§ HOW TO COMPLETE THIS TASK: From the data below, retype exactly the lines starting with the one that contains "- more chronic" and ending with the one that contains "- lupus anticoagulant", both included.

§ INFORMATION SUPPLIED:
:::::

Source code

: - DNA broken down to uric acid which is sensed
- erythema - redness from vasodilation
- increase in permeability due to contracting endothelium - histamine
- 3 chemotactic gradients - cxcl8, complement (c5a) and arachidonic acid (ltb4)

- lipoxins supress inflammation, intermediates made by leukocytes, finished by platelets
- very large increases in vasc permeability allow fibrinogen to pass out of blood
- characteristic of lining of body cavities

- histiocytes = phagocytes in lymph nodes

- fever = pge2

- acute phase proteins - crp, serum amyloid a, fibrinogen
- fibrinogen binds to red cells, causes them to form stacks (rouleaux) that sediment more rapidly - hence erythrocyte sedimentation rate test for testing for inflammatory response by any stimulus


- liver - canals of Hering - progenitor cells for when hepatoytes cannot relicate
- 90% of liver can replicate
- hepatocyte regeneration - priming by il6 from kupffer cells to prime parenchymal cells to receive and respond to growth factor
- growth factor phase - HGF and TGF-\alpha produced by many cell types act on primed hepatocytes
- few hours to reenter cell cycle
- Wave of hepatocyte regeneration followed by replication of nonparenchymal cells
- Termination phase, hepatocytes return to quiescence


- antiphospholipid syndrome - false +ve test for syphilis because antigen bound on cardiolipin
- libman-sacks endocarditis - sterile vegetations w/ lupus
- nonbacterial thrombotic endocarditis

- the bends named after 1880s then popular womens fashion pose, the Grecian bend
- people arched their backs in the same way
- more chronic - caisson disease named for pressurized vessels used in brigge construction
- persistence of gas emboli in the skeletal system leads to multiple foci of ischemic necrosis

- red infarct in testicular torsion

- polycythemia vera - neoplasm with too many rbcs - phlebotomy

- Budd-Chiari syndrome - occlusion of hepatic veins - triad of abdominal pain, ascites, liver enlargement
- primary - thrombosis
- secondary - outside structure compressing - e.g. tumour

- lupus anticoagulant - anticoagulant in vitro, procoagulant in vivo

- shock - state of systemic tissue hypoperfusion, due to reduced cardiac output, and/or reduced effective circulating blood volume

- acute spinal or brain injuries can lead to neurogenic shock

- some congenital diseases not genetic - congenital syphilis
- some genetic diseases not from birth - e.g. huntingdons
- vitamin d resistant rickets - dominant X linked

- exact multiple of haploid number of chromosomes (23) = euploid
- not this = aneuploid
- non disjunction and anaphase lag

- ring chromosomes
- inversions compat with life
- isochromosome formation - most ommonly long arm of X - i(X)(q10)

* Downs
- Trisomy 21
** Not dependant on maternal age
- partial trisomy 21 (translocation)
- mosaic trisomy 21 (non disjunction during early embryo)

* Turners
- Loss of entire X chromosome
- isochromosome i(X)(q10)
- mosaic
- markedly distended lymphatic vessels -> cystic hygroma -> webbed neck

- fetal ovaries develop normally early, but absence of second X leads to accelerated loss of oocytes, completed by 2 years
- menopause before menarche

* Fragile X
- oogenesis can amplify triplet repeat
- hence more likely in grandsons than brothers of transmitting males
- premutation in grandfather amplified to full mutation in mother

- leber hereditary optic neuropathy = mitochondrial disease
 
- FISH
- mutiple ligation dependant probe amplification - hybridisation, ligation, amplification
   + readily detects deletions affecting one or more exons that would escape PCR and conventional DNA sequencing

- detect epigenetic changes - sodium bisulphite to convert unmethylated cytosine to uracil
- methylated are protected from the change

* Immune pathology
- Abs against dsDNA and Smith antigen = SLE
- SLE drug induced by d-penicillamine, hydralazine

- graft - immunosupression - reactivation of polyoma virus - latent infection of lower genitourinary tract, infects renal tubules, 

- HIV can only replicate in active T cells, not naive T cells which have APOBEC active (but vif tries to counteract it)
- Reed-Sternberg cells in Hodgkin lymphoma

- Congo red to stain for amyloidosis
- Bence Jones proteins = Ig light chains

:::::

§ ANSWER TO THE PROBLEM:
- more chronic - caisson disease named for pressurized vessels used in brigge construction
- persistence of gas emboli in the skeletal system leads to multiple foci of ischemic necrosis

- red infarct in testicular torsion

- polycythemia vera - neoplasm with too many rbcs - phlebotomy

- Budd-Chiari syndrome - occlusion of hepatic veins - triad of abdominal pain, ascites, liver enlargement
- primary - thrombosis
- secondary - outside structure compressing - e.g. tumour

- lupus anticoagulant - anticoagulant in vitro, procoagulant in vivo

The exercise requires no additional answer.